Weijun Zhou, Angel D′Oliviera, Xuhang Dai, Jeffrey S. Mugridge, and Yingkai Zhang
ACS Chemical Biology 2026
DOI: 10.1021/acschembio.6c00120
The SARS-CoV-2 main protease (Mpro, also known as 3CLpro) is an attractive antiviral drug target due to its essential role in viral replication and absence of human homologues. Development of new coronavirus-specific Mpro inhibitors will be important as SARS-CoV-2 continues to evolve. Leveraging the rapidly expanding pool of diverse, experimental Mpro-inhibitor data, we developed a target-specific deep learning workflow to accelerate the discovery of new Mpro inhibitor compounds and fragment-like starting points. This workflow combined a fine-tuned inhibitor prediction model with solubility (logS) and lipophilicity (logP) models, molecular similarity analysis, and literature mining to prioritize novel, drug-like candidates. Applied to a purchasable library of over 500,000 compounds, the approach rapidly identified 24 candidates for experimental testing. Biochemical assays revealed a novel, small covalent inhibitor fragment (A02) with an apparent IC50 of 1.5 μM, prior to any synthetic optimization or derivatization.
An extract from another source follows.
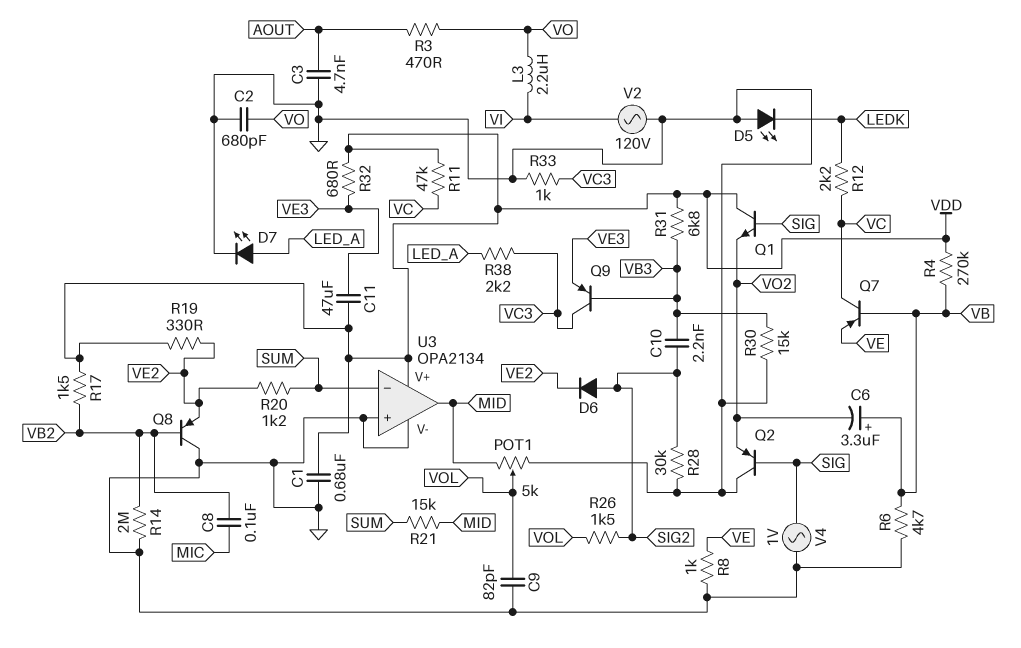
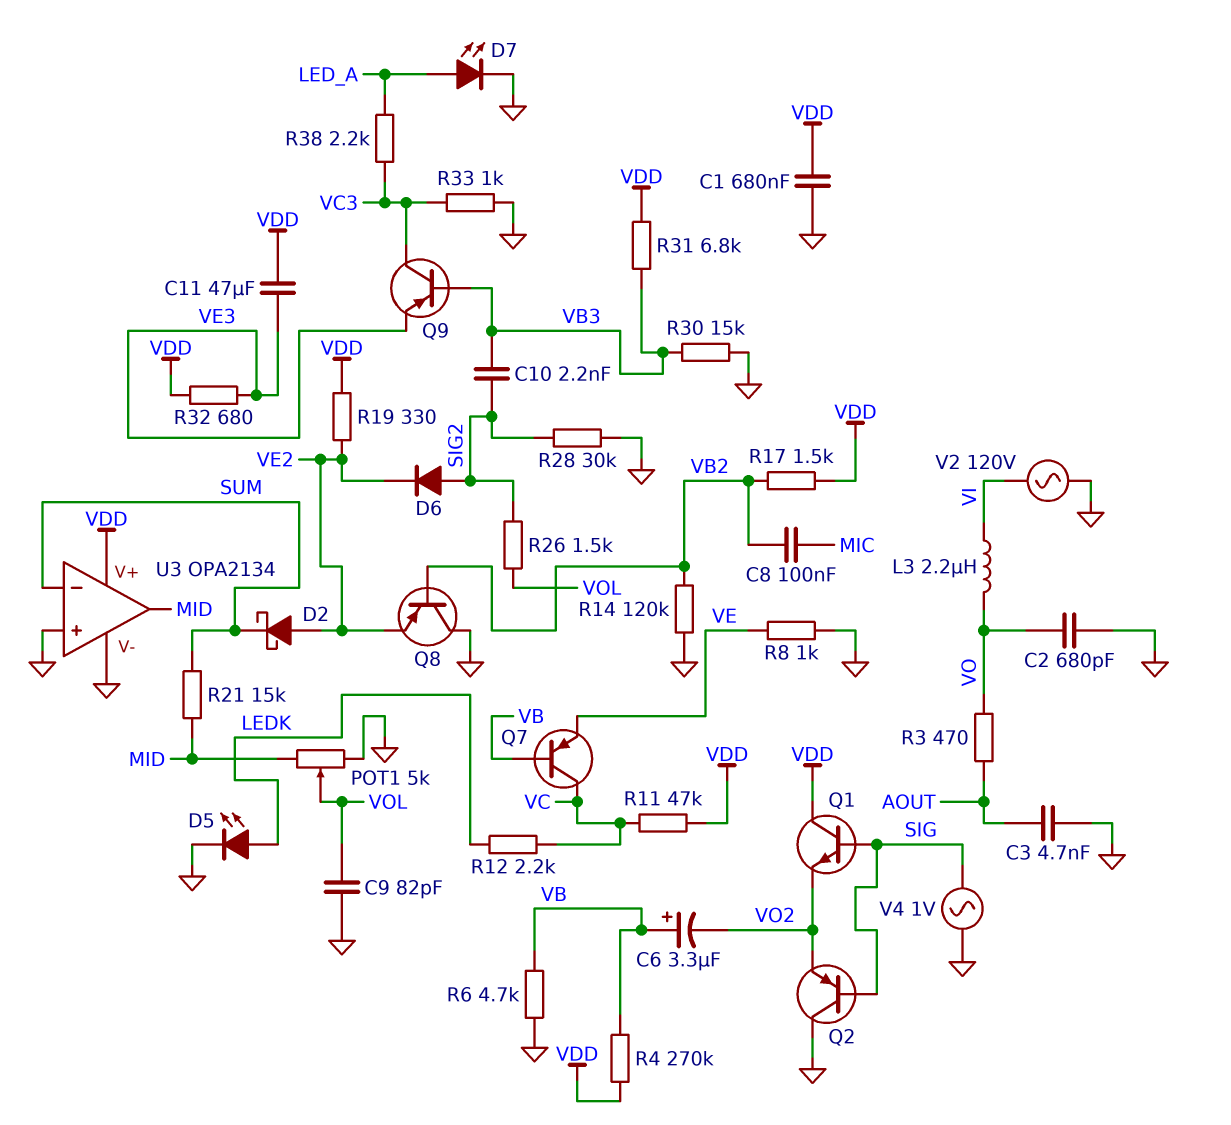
D2: none -> schottky (A VE2, K SUM)
D5: LED (A GND, K LEDK) -> LED (A LEDK, K GND)
R14: 2M (GND, VB2) -> 120k (GND, VB2)
R20: 1.2k (SUM, VE2) -> none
A 1.76 Å crystal structure of Mpro bound to A02 confirmed covalent modification of the catalytic Mpro cysteine (C145), unique engagement of the underutilized Mpro S3′ pocket, and the potential for derivatives of this scaffold to interact with additional Mpro pockets in future optimization efforts. Together, these results demonstrate the potential for target-specific deep learning approaches to guide the rapid screening and discovery of new inhibitor leads or drug scaffolds.